__Problem to work on__: Scan the records below and say how many lines include the word "linejoin", giving no other text.

Dataset excerpts
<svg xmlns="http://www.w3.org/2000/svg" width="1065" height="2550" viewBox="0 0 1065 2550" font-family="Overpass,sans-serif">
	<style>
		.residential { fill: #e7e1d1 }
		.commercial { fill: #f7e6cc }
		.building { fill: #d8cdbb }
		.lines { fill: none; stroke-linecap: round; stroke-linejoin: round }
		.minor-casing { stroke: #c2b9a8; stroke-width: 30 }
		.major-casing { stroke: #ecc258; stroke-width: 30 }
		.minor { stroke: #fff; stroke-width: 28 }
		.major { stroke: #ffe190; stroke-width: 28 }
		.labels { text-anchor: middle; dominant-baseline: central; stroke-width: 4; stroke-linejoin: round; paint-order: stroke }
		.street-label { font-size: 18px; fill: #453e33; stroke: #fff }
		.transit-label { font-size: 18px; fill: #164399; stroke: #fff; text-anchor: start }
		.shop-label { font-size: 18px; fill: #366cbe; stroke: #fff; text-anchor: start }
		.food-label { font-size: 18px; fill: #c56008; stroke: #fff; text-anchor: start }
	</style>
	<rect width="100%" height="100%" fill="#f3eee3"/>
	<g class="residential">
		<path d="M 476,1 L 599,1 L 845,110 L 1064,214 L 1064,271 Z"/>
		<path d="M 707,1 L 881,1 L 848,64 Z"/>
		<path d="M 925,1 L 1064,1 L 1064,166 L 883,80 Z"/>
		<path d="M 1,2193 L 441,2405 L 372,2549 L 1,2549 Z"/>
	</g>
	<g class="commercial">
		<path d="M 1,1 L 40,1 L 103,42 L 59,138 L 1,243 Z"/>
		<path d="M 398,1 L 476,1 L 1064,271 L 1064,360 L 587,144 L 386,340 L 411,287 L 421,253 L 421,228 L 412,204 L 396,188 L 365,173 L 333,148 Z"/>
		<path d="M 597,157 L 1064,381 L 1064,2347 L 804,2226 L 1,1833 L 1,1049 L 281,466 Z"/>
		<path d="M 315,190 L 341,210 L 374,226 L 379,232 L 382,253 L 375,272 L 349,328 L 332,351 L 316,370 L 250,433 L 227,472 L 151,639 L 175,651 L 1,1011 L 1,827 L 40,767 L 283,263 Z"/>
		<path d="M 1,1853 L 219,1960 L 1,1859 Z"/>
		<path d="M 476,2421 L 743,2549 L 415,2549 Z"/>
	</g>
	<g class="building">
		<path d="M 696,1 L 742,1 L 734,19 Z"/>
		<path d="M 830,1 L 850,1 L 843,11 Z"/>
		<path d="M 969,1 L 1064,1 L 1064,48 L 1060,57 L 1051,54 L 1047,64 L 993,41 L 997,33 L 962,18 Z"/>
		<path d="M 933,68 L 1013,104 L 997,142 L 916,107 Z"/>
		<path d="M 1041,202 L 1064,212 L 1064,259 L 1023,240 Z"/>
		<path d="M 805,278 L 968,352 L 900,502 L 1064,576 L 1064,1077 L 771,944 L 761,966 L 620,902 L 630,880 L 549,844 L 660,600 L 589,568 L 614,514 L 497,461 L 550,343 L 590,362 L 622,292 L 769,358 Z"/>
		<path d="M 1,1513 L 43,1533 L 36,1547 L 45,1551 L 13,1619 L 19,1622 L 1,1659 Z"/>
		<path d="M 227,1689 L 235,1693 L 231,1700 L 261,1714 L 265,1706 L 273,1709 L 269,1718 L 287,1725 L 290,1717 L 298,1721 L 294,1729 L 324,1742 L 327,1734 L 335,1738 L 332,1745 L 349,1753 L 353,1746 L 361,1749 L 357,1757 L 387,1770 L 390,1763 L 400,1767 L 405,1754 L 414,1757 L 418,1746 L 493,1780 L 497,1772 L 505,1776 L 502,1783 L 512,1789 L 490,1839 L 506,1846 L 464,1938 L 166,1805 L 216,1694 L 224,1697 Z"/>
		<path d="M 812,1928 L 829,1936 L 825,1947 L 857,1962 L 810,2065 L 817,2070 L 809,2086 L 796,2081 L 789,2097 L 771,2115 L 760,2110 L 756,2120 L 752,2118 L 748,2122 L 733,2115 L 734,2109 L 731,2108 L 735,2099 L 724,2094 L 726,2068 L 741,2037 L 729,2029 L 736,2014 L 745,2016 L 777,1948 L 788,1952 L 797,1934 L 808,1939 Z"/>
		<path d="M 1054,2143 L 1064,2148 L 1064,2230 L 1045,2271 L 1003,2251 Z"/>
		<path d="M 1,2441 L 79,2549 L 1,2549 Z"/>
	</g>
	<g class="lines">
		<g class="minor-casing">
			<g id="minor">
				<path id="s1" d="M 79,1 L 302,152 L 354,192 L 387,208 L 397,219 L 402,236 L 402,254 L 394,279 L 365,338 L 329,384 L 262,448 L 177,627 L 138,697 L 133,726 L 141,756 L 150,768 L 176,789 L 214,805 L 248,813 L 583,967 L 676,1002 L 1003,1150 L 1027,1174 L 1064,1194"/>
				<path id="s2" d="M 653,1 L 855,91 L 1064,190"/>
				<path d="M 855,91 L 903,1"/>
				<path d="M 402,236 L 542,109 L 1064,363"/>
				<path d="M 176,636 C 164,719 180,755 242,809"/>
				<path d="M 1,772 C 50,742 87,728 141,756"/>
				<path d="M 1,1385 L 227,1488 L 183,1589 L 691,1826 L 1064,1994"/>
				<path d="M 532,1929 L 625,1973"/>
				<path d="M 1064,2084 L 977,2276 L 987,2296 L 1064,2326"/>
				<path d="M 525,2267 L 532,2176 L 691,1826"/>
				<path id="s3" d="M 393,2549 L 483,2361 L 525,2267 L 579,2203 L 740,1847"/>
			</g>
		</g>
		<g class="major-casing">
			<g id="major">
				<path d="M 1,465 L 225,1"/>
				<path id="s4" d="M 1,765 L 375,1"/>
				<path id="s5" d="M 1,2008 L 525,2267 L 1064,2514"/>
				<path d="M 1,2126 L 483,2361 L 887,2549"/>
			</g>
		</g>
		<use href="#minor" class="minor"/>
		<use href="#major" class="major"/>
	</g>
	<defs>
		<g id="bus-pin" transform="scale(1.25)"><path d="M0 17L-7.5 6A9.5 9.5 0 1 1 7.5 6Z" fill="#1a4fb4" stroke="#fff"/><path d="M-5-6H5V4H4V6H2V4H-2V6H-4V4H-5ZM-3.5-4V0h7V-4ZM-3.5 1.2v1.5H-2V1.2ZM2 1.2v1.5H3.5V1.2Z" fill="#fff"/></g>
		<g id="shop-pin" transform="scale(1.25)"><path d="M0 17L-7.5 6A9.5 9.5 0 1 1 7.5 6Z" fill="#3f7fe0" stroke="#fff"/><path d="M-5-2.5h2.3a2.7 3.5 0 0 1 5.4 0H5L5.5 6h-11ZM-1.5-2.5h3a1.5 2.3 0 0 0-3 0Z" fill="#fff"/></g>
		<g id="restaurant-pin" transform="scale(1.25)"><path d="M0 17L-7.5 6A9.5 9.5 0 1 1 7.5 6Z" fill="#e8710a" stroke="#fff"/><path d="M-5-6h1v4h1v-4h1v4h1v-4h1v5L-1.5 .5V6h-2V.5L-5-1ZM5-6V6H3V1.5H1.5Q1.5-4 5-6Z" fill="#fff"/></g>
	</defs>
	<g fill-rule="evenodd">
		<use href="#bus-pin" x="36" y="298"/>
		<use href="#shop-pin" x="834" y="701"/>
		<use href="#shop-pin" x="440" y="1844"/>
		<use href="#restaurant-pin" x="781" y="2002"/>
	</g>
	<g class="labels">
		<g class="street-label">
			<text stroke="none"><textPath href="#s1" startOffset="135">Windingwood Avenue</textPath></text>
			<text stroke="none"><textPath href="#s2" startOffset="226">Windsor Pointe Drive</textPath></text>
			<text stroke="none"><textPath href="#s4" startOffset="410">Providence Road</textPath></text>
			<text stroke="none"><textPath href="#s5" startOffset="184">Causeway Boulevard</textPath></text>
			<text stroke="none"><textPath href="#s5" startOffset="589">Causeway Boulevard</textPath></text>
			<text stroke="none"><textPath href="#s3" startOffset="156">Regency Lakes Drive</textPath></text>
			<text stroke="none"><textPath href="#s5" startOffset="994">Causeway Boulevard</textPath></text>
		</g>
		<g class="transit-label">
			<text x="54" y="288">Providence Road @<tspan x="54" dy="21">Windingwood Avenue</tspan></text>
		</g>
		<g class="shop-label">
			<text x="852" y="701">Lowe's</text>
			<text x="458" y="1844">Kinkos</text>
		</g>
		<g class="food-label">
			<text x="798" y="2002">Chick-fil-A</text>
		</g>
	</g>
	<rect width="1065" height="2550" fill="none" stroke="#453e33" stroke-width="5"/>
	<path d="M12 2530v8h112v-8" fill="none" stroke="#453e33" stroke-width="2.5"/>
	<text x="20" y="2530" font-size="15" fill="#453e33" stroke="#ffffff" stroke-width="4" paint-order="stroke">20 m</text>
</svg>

__Solution to this exercise__: 2